(The data Opens)
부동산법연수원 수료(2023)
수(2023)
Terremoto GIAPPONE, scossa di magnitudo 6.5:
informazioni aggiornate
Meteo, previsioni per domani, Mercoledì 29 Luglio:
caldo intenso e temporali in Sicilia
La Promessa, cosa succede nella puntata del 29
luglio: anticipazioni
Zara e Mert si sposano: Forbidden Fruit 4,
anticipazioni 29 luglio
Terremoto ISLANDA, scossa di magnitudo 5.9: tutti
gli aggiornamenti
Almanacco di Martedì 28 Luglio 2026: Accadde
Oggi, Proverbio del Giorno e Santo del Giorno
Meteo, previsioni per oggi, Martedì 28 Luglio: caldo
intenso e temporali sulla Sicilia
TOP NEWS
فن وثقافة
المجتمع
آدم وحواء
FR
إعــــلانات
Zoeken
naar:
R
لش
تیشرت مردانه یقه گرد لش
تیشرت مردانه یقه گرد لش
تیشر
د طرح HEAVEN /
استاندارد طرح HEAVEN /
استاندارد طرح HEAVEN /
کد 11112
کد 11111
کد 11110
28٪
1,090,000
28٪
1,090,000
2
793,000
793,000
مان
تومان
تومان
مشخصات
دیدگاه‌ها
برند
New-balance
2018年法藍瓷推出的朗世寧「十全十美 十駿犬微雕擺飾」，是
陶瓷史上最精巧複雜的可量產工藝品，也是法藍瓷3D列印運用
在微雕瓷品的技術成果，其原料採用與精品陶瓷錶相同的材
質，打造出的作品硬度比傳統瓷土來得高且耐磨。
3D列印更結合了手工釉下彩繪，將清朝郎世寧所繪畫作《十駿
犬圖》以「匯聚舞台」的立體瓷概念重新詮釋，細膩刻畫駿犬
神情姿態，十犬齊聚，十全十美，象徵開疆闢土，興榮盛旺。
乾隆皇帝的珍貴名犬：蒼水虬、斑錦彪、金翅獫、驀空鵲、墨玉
(The data Closes)
▶ [What you should do]
Write down only how many lines in the listing contain the word "temporali".

▶ [Result of this task]
2